The so-called “warping path” that “realigns” the time indices of the multivariate time series so that each data point in $\textbf{x}_{i}$ is compared to the “closest” data point in $\textbf{x}_{j}$ is defined as

$$\begin{aligned} \Phi _{l} = (\varphi _{l},\psi _{l}), \quad l = 1,\ldots , L \end{aligned}$$

where $\varphi _{l}$ and $\psi _{l}$, for $l = 1,\ldots , L$, are the set of realigned indices of $1,\ldots , T$ and $1,\ldots , T^{\prime }$ respectively, subject to the following constraints:

1.
boundary condition: $\Phi _{1}=(1, 1), \Phi _{L}=(T, T^{\prime })$;
2.
monotonicity condition: $\varphi _{1}\le \cdots \le \varphi _{l}\le \cdots \le \varphi _{L} \, {\textit{and}} \, \psi _{1}\le \cdots \le \psi _{l} \le \cdots \le \psi _{L}.$

Among the possible wrapping curves, the DTW is the one that minimizes the total dissimilarity between $\textbf{x}_{i}$ and $\textbf{x}_{j}$ computed as:

$$\begin{aligned} d_{{\textit{DTW}}}(\textbf{x}_{i},\textbf{x}_{j})=\sum _{l=1}^{L}d (\textbf{x}_{i,\varphi _{l}},\textbf{x}_{j,\psi _{l}})m_{l,\Phi } \end{aligned}$$

(1)

where $m_{l,\Phi }$ is a local weighting coefficient and $d(\cdot ,\cdot )$ is, usually, the Euclidean distance for multivariate time series.

Even if the DTW algorithm could be problematic with long time series, when used in the Partitioning around Medoids (PAM) method, its computational burden is reduced since the distance matrix is computed only once in the iterative process.

Based on DTW, we define a new dissimilarity measure suitable when dealing with interval-valued time series, as follows.

3.3 A dissimilarity measure for ITS

Given two interval-valued time-series $\varvec{x}_{i}$ and $\varvec{x}_{j}$ of length T and $T^{\prime }$ (with $T\geqslant T^{\prime }$ or $T\leqslant T^{\prime }$), respectively, we define a new dissimilarity measure based on the Dynamic Time Warping. Therefore, we propose:

$$\begin{aligned} _{{\textit{ITS}}}d (\varvec{x}_{i},\varvec{x}_{j})= d^{*}_{{\textit{DTW}}}(\varvec{l}_{i},\varvec{l}_{j})+d^{*}_{{\textit{DTW}}}(\varvec{h}_{i},\varvec{h}_{j})+\vert d^{*}_{{\textit{DTW}}}(\varvec{l}_{i},\varvec{h}_{i})- d^{*}_{{\textit{DTW}}}(\varvec{l}_{j},\varvec{h}_{j})\vert \end{aligned}$$

(2)

• **What to work on**:
a - For each statement, say whether the passage on dynamic time warping agrees with it. Answer yes or no, and quote the words of the passage that settle it. (i) The function d in equation (1) is usually the Euclidean distance for multivariate time series. (ii) When DTW is used in the Partitioning around Medoids method, the distance matrix is recomputed at every step of the iterative process. (iii) The term m in equation (1) is a local weighting coefficient.
b - According to the passage on dynamic time warping, why does the DTW algorithm cost less computing effort inside the Partitioning around Medoids method? Answer in one to three sentences.
c - Write the next part of the passage on dynamic time warping, picking up after equation (2).

• **Extracted records**:
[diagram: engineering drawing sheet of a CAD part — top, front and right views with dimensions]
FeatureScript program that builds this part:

--

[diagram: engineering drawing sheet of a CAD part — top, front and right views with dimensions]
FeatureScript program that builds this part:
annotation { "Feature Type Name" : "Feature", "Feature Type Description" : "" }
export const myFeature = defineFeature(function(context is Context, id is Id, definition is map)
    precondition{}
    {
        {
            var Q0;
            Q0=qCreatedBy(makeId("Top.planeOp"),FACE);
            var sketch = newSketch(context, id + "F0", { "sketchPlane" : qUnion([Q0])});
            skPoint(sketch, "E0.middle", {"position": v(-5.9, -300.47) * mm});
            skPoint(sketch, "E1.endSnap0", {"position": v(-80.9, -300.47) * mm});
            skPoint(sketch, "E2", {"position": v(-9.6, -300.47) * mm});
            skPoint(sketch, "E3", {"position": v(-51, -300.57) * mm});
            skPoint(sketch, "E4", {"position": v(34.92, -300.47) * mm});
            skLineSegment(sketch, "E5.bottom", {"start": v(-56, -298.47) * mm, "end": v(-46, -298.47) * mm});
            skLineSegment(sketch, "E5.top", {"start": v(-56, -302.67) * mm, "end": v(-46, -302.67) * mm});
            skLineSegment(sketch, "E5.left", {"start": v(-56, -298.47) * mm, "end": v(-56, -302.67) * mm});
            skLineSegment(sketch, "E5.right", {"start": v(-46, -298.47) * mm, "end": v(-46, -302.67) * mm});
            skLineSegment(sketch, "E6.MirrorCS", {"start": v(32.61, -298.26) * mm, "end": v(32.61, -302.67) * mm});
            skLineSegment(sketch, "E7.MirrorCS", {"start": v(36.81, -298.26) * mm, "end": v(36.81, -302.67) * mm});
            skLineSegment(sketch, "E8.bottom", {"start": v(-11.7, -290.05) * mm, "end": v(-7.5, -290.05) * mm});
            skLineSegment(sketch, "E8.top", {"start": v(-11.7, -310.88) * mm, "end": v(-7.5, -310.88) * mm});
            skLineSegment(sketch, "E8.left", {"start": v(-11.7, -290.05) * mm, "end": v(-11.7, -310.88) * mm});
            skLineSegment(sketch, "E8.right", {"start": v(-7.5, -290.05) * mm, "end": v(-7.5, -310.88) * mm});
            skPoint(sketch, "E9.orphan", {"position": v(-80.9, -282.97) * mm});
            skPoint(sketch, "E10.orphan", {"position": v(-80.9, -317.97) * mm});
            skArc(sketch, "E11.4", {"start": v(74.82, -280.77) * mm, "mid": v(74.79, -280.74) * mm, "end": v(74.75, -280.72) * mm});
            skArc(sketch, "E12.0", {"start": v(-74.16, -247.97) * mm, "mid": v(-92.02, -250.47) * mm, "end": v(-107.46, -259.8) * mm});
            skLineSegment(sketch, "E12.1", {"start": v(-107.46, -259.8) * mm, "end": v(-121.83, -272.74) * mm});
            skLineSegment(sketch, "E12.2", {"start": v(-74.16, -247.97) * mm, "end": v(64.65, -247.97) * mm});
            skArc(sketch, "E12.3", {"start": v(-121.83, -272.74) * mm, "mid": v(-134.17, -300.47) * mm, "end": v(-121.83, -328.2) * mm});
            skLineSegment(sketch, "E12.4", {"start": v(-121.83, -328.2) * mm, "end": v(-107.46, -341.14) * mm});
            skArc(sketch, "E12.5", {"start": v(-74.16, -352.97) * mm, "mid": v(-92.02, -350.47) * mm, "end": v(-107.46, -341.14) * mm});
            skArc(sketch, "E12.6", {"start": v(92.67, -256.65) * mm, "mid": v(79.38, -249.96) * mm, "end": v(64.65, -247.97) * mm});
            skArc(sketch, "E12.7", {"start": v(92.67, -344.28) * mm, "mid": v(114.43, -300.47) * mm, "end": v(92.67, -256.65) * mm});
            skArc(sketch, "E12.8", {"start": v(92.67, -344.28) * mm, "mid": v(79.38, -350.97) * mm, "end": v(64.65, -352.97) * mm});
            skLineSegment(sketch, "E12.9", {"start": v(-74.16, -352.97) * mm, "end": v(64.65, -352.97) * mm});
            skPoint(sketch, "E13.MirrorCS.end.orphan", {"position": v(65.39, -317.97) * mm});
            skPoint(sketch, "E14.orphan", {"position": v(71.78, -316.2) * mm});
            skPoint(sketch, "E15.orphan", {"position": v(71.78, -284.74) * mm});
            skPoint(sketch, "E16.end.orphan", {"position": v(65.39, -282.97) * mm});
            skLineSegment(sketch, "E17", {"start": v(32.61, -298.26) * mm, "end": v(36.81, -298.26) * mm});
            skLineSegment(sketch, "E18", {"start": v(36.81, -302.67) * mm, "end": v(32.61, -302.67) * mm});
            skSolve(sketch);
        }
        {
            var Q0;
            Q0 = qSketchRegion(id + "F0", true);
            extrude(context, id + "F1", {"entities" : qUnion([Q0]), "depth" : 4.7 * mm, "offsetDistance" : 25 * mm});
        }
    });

--

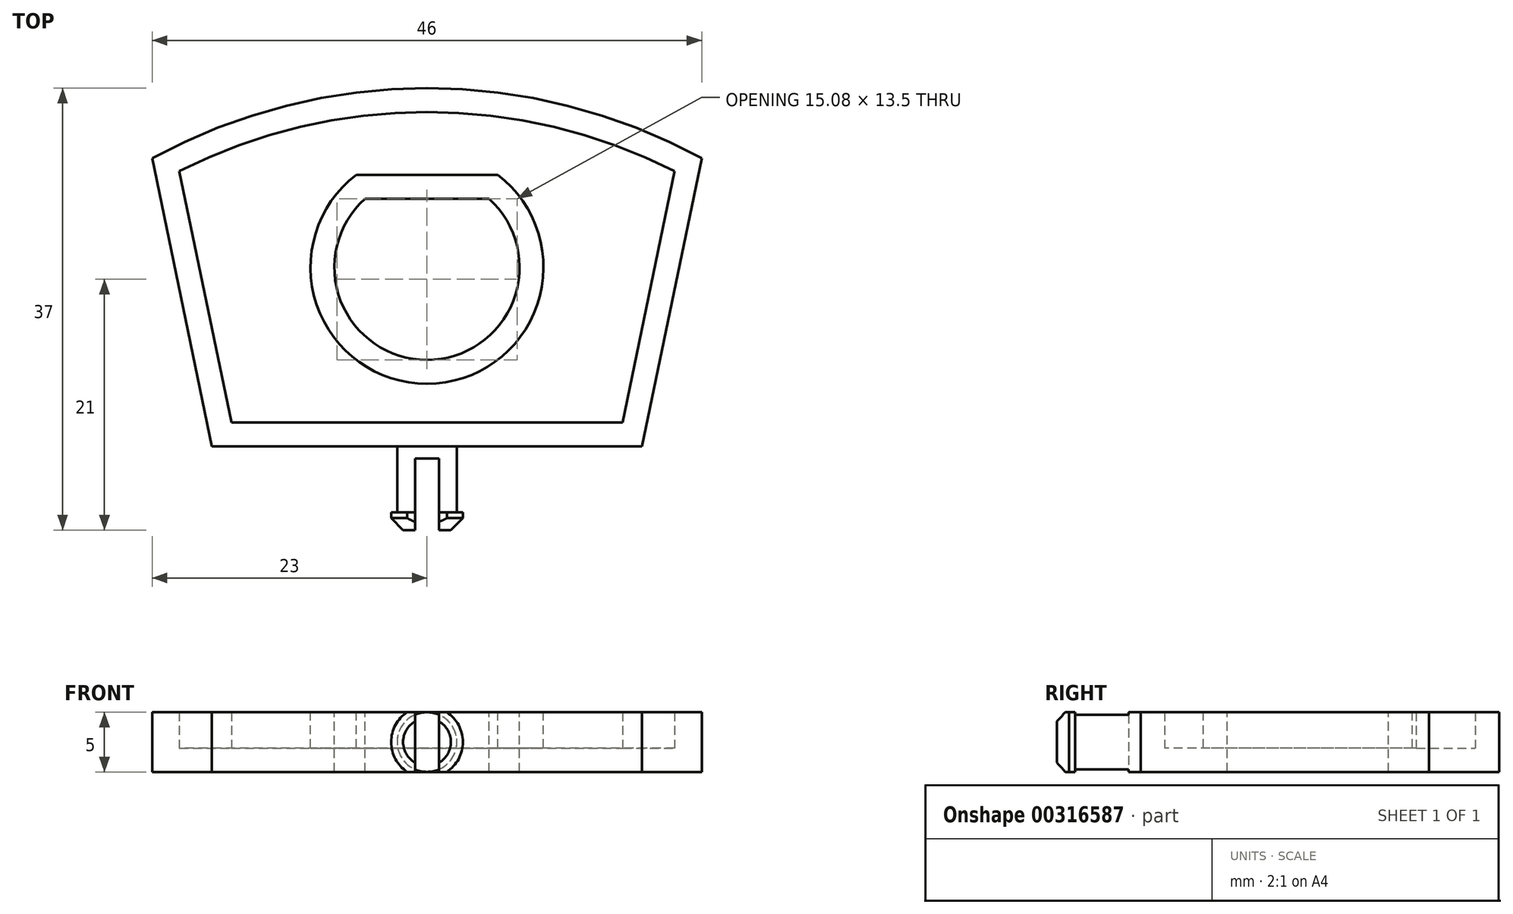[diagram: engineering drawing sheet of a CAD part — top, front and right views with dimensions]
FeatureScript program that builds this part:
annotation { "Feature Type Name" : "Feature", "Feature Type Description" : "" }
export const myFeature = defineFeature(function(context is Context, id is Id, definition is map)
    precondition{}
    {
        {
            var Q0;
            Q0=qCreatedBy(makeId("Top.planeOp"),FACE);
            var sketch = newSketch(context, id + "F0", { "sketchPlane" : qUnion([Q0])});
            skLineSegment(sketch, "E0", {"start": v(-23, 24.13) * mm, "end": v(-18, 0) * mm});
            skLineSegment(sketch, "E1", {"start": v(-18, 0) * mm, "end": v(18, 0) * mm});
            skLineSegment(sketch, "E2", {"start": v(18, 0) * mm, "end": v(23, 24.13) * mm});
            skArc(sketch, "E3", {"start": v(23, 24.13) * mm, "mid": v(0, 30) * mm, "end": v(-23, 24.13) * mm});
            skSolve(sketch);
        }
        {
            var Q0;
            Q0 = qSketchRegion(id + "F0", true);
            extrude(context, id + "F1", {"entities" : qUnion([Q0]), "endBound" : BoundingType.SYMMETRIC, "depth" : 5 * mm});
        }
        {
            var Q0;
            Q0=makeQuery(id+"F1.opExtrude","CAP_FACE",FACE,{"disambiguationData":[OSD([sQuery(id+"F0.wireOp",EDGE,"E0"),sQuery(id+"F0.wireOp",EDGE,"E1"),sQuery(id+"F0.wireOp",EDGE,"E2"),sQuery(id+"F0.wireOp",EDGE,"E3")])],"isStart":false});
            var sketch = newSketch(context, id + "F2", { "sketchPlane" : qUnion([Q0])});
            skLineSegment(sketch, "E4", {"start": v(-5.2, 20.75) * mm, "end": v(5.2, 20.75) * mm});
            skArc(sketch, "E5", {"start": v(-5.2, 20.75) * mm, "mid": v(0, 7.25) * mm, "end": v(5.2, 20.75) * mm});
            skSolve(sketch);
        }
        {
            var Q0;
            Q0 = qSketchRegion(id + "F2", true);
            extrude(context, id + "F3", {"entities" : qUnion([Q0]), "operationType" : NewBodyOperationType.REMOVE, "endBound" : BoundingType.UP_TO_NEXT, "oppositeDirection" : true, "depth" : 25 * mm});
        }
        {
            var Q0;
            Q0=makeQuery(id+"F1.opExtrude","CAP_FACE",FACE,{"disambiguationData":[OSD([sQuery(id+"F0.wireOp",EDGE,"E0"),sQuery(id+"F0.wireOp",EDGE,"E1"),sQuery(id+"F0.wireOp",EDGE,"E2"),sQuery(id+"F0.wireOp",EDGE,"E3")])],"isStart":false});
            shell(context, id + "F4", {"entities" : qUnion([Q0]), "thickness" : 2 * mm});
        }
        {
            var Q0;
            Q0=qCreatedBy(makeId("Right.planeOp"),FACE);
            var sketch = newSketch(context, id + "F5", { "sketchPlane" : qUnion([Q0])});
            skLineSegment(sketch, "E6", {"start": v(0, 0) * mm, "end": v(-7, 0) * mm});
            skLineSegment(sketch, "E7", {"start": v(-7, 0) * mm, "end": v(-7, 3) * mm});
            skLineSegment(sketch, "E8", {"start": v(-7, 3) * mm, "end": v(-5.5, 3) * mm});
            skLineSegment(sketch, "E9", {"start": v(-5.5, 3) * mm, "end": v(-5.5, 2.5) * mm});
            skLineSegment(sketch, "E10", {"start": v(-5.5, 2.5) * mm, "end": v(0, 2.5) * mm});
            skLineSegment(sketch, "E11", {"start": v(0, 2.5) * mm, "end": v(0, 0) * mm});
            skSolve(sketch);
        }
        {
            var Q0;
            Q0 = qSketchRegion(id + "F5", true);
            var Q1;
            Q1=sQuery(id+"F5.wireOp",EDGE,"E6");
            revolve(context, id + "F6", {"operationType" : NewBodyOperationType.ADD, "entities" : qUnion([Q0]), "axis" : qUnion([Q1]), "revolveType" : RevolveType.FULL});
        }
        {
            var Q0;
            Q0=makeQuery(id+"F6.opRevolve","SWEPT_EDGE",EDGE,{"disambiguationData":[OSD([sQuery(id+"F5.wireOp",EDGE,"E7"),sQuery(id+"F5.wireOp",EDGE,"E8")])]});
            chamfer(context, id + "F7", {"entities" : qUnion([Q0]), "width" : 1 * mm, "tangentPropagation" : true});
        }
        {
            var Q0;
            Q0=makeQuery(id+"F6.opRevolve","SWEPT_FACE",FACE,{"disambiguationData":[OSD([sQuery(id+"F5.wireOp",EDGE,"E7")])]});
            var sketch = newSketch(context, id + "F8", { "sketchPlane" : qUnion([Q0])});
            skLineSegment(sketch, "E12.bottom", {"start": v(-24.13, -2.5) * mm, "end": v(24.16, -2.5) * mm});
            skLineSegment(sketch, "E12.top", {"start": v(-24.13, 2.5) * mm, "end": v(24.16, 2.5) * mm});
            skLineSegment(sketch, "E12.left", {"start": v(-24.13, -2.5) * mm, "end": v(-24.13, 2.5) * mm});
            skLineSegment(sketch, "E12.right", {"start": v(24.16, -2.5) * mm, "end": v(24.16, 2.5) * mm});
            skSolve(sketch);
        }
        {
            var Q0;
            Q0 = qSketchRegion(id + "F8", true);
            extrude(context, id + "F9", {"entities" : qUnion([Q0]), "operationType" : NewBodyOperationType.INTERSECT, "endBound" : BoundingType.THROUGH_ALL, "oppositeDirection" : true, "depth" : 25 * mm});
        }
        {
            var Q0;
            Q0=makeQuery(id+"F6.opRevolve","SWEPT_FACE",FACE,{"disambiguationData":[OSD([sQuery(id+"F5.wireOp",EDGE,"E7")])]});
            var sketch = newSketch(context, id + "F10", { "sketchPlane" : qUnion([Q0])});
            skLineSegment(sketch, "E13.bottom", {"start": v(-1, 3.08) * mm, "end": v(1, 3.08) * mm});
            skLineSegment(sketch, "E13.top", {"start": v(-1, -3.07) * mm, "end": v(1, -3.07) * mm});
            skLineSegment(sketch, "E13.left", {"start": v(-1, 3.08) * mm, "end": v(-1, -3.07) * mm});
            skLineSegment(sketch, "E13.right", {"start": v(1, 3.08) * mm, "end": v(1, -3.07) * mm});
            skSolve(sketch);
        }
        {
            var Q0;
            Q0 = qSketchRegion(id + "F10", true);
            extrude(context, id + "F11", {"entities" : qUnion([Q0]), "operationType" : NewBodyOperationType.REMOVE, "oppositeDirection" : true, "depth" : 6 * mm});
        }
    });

• **Expected answers**:
a -
(i) Yes: "is, usually, the Euclidean distance for multivariate time series"
(ii) No: "the distance matrix is computed only once in the iterative process"
(iii) Yes: "is a local weighting coefficient"

b - DTW can be costly with long time series. Inside the Partitioning around Medoids method, though, the distance matrix is computed only once during the iterative process, which reduces that computational burden.

c -
where $\varvec{l}_{i}=(l_{i1},\ldots ,l_{it},\ldots ,l_{iT})^{\prime }$, $\varvec{l}_{j}=(l_{j1},\ldots ,l_{jt},\ldots ,l_{jT^{\prime}})^{\prime }$, $\varvec{h}_{i}=(h_{i1},\ldots ,h_{it},\ldots ,h_{iT})^{\prime }$ and $\varvec{h}_{j}=(h_{j1},\ldots ,h_{jt},\ldots ,h_{jT^{\prime}})^{\prime }$ are the vectors of the minima and maxima pertaining to the time series of the i-th and j-th unit, respectively. $d^{*}_{{\textit{DTW}}}(\cdot \,; \cdot )$ denotes the normalized $d_{{\textit{DTW}}}( \cdot \,; \cdot )$, i.e. the latter is divided by its maximum so that it varies in [0, 1]. Specifically:

$d^{*}_{{\textit{DTW}}}(\varvec{l}_{i},\varvec{l}_{j})$ is the normalized DTW among the time series of the minima of units i and j;
$d^{*}_{{\textit{DTW}}}(\varvec{h}_{i},\varvec{h}_{j})$ is the normalized DTW among the time series of the maxima of units i and j;
$d^{*}_{{\textit{DTW}}}(\varvec{l}_{i},\varvec{h}_{i})$ is the normalized DTW among the time series of the minima and the maxima of the unit i;
$d^{*}_{{\textit{DTW}}}(\varvec{l}_{j},\varvec{h}_{j})$ is the normalized DTW among the time series of the minima and the maxima of the unit j;

We finally remark that $_{ITS}d_{ij}$ thus can take values in the interval [0, 3].

In the next Section, we introduce the Entropy-based fuzzy clustering method ($Fcmd_{ITS}$) for interval-valued time series based on the above dissimilarity measure.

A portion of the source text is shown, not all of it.